Exam tomorrow and the prof let us know a question that would be on it :).
In the context of this diagram, L is epsilon (The empty string), and Z0 is the stack empty symbol.
I've made some progress in determining a few rules about the words the language generates, but haven't been able to pin down the entire language.
Thanks!
This PDA is not nearly as non-deterministic as it appears at first glance... Consider the following cases.
Suppose the input starts with ab
. Then we go to state 2 with an empty stack, so the "L" rule does not match, so we are only in state 2.
Suppose the input starts with (a^n)b
for n > 1. Then we go to state 2 with a^(n-1)
on the stack, and the "L" rule triggers taking us back to state 1 with a^(n-2)

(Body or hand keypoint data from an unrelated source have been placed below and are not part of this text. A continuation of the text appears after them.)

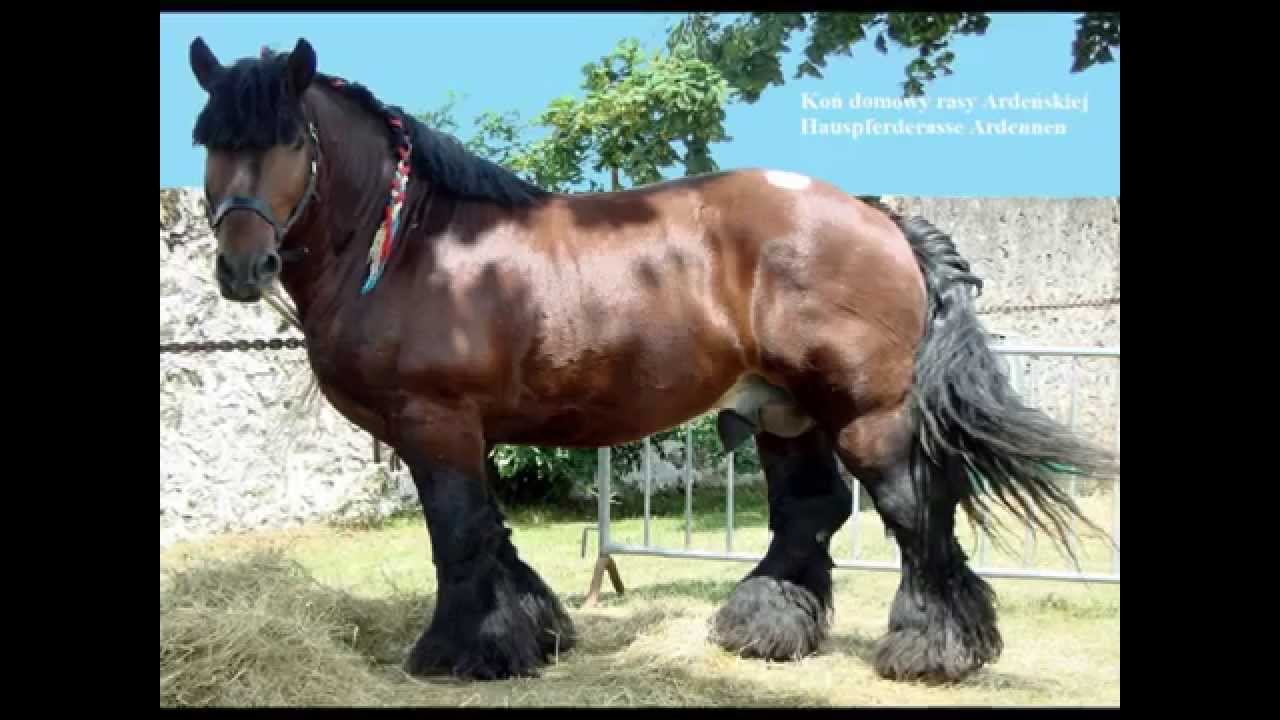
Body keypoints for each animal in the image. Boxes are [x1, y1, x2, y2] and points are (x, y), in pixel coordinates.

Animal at [184, 37, 1117, 684]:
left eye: (292, 139)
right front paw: (534, 633)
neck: (418, 245)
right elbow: (491, 535)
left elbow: (457, 536)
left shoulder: (435, 422)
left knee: (915, 513)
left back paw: (931, 649)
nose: (242, 267)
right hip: (785, 409)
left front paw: (463, 653)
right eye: (209, 140)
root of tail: (876, 217)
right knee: (811, 511)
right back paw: (765, 627)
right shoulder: (466, 432)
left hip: (866, 413)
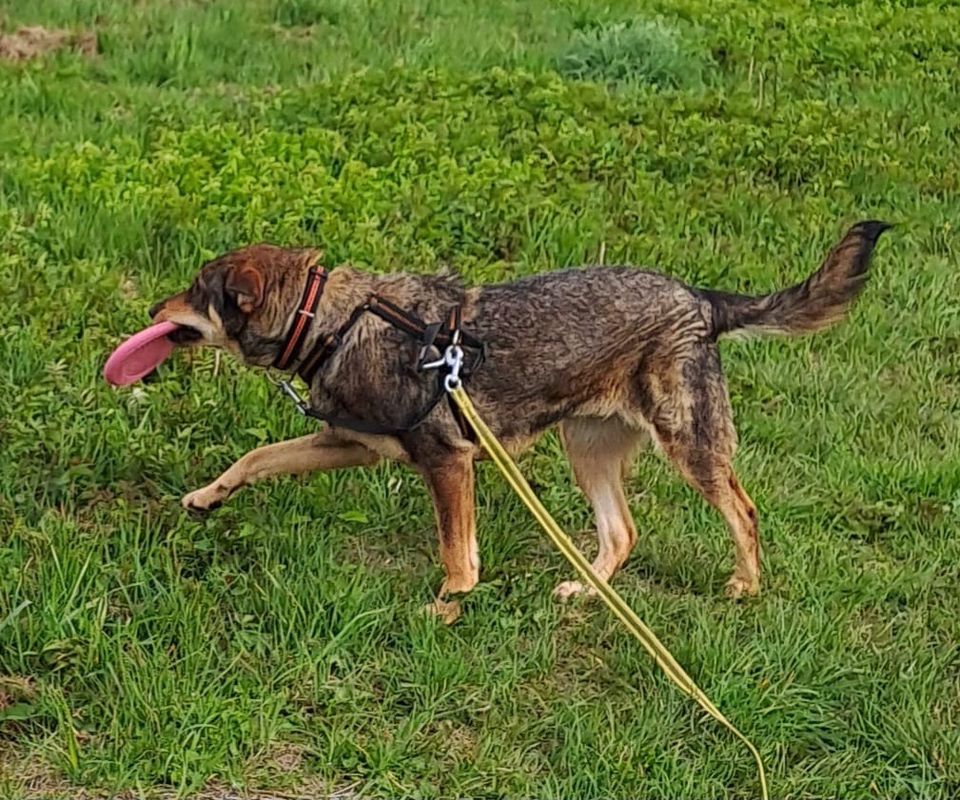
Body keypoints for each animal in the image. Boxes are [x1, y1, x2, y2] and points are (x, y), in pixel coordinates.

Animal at [150, 222, 892, 604]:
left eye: (196, 289)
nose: (153, 310)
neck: (335, 322)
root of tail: (701, 299)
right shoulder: (350, 443)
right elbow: (257, 457)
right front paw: (206, 497)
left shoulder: (448, 463)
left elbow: (458, 556)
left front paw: (448, 609)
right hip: (586, 451)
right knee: (622, 532)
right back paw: (589, 596)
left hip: (689, 445)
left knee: (742, 509)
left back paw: (745, 585)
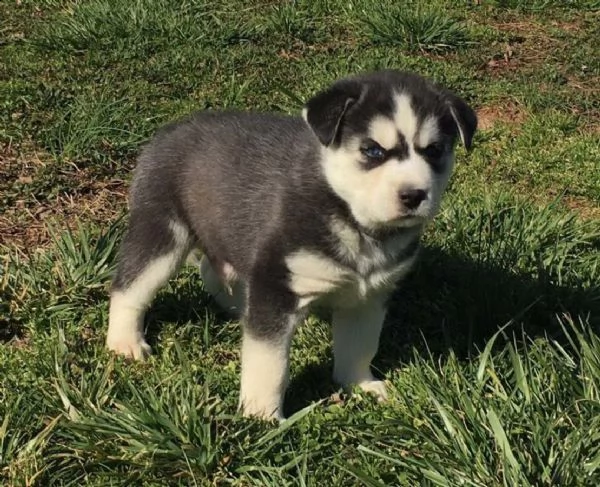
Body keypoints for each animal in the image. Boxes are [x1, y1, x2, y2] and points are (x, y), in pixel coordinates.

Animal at [105, 70, 476, 422]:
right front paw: (262, 417)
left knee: (214, 269)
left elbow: (360, 346)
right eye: (373, 150)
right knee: (129, 287)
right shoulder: (276, 284)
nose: (414, 195)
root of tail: (171, 127)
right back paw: (125, 342)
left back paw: (239, 309)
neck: (356, 223)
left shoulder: (369, 297)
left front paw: (360, 385)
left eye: (434, 151)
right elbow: (270, 365)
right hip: (162, 231)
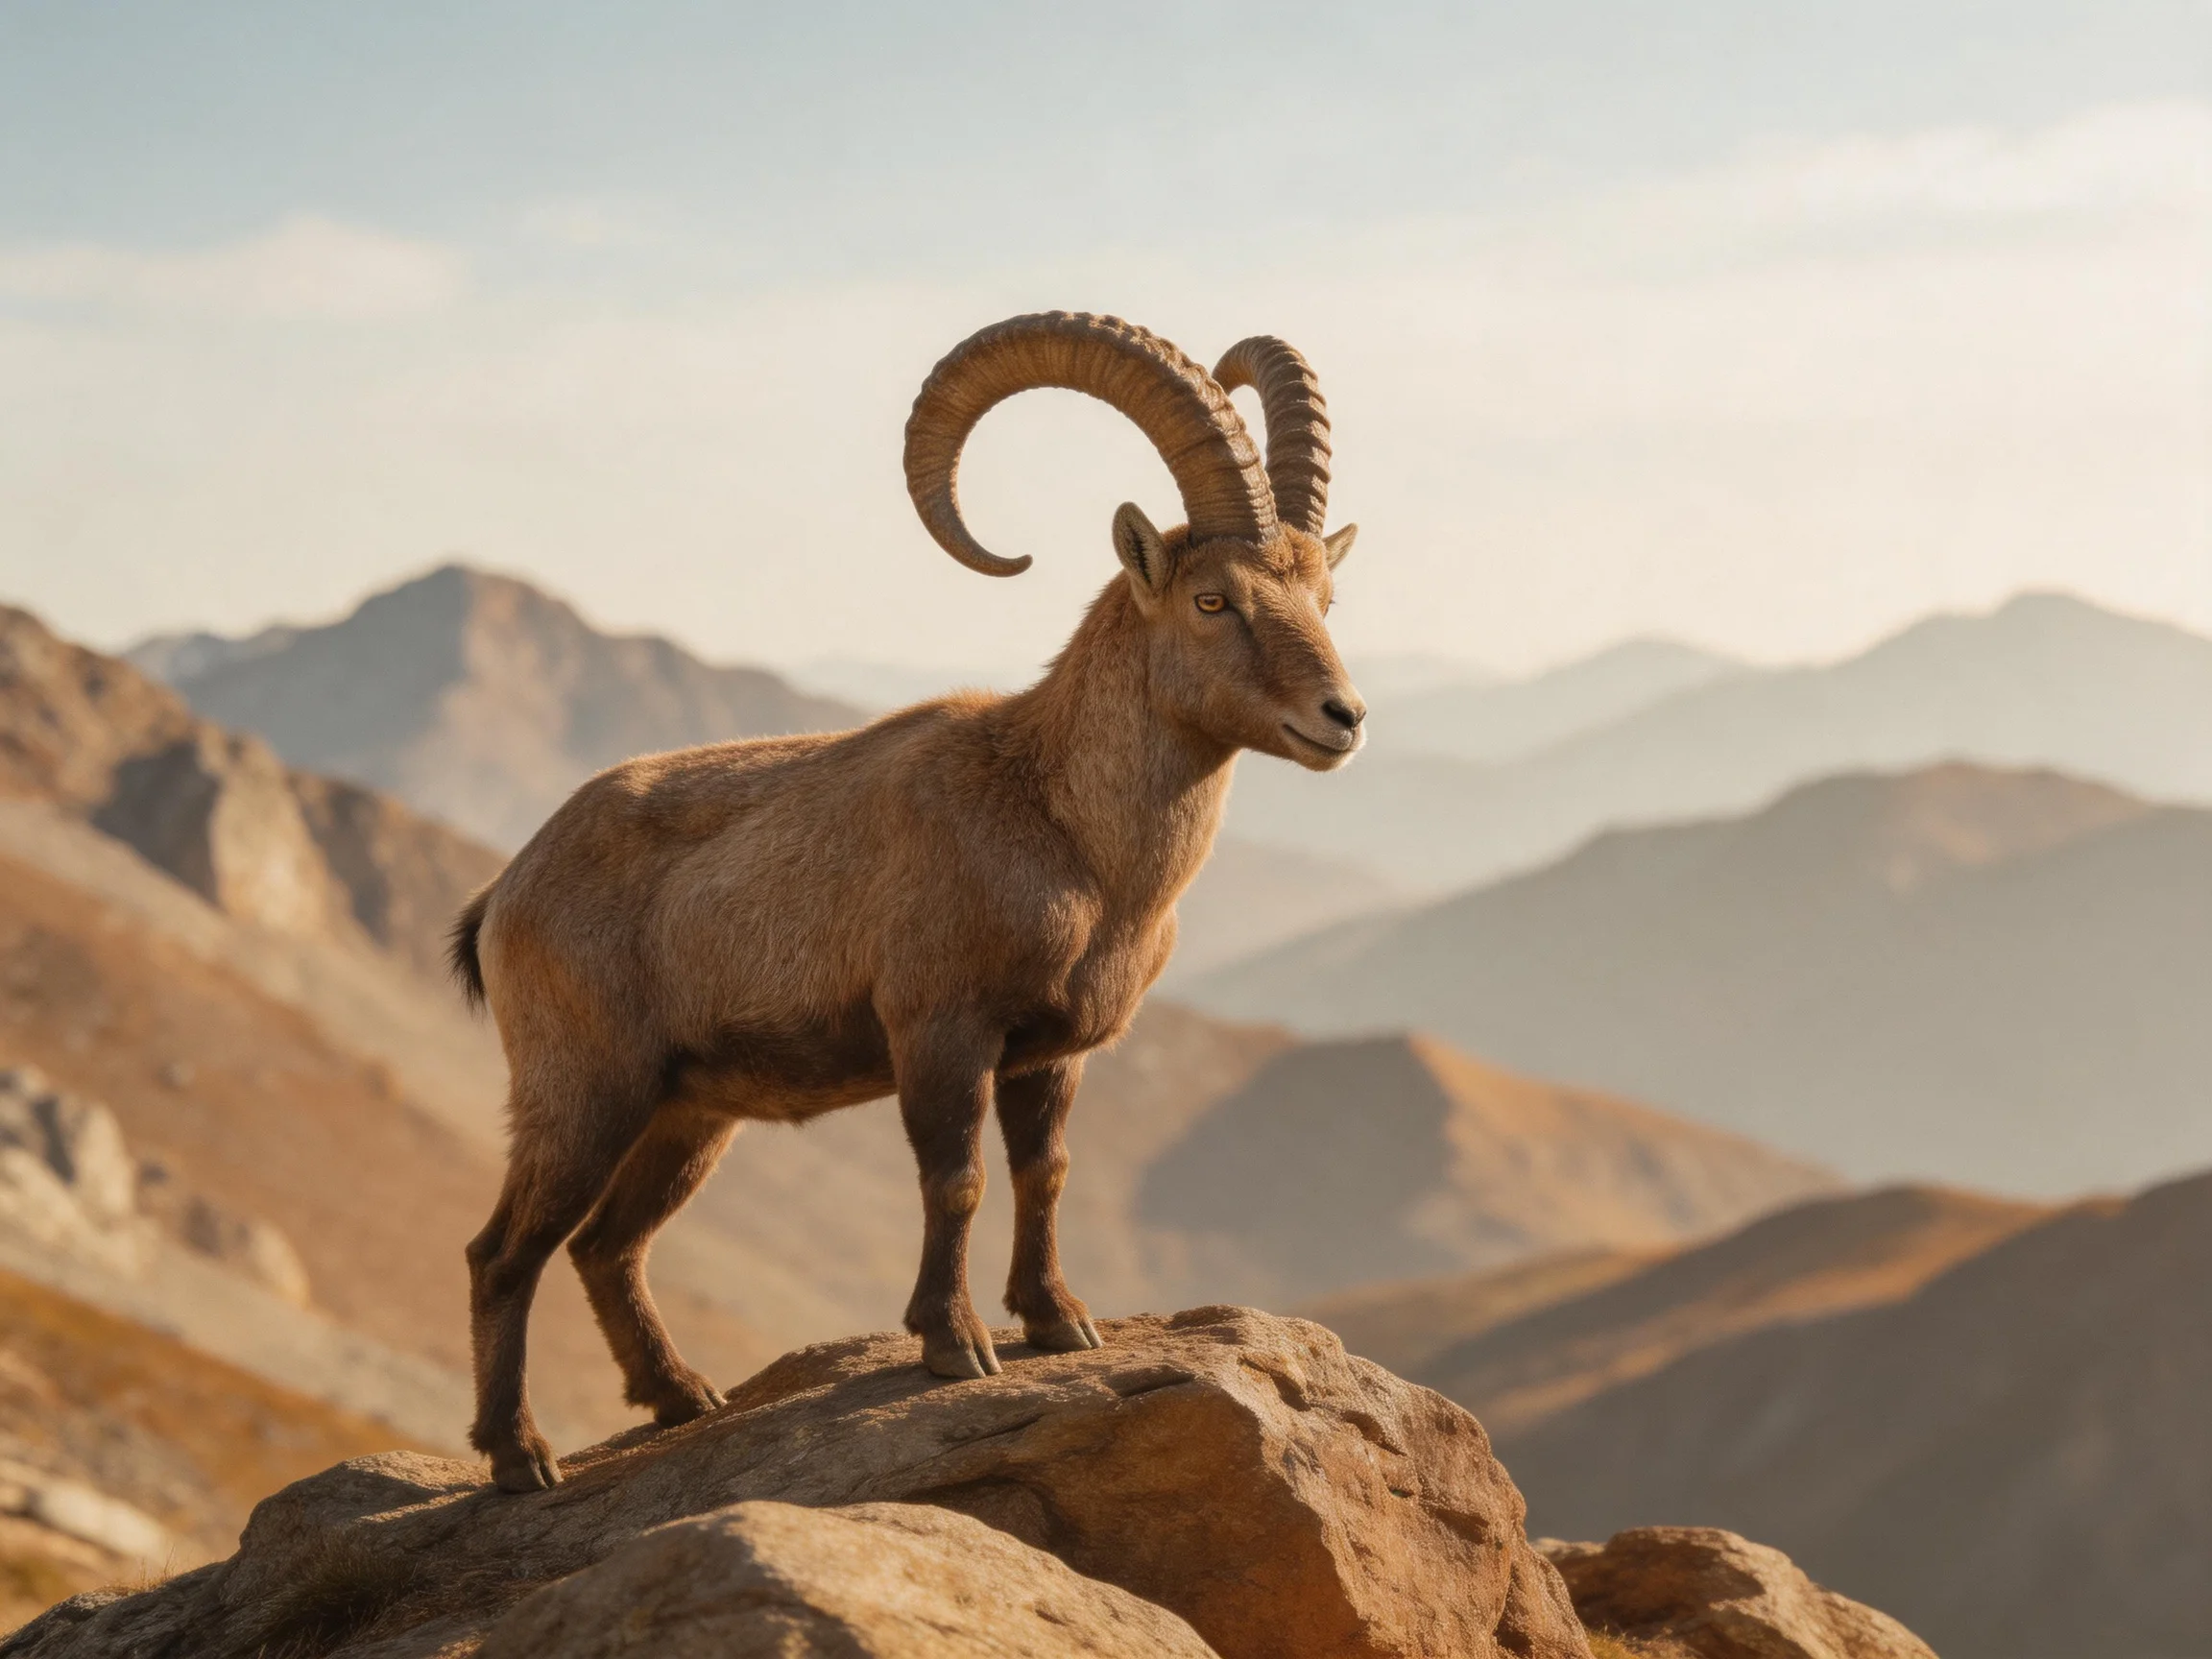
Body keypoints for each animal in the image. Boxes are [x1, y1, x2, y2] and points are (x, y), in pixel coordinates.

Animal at [451, 312, 1367, 1491]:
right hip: (584, 1090)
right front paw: (955, 1343)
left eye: (1326, 599)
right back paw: (520, 1456)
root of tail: (506, 892)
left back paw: (681, 1397)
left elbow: (1045, 1171)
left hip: (688, 1111)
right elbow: (957, 1178)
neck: (1061, 825)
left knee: (608, 1244)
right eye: (1215, 601)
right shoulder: (940, 1028)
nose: (1342, 717)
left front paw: (1059, 1320)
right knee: (504, 1252)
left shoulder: (1051, 1052)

on the stack. But since the stack in state 2 is a^(n-1)
(and n>1), the loop-back arrows on state 2 cannot match... So here again, we are (effectively) only in one state: state 1.
Suppose the input starts with ba
. Then again we go to state 2 with an empty stack, and as in case (1), the "L" rule does not match so we are only in state 2.
Finally, suppose the input starts with (b^n)a
for n > 1. Then we go to state 2 with with b^n
on the stack, so the "L" rule does not trigger and we are only in state 2.
In other words, any time the "L" rule creates a "fork" of the PDA into state 1, it only does so because "a" was on top of the stack... Which implies that the fork remaining in state 2 must die on the very next input symbol. So in effect there is no non-determinism here, and you can model this PDA as if it is always in just one state.
With this observation in hand, I think it is pretty easy to see that @Nayuki is correct: This PDA accepts any string with twice as many a's as b's.
First, show that when the PDA is in state 1, the stack always consists entirely of a's or entirely of b's (or is empty). And when the PDA is in state 2, the stack consists entirely of b's (or is empty). This is a simple case analysis similar to the four cases above; e.g. "state 1, stack=a^n, next character b => state 1, stack=a^(n-2)". (Taking care for the cases of n=0 or n=1.)
Think of each b
as "wanting to be partnered with 2 a
s". State 1, stack=a^n
means n a
s are waiting for partners. State 1, stack=b^n
means n b
s are waiting for partners. State 2, stack=b^n
means one b
was partnered with one a
and n b
s are still waiting for partners.
Prove that what I just wrote is true, and the result follows.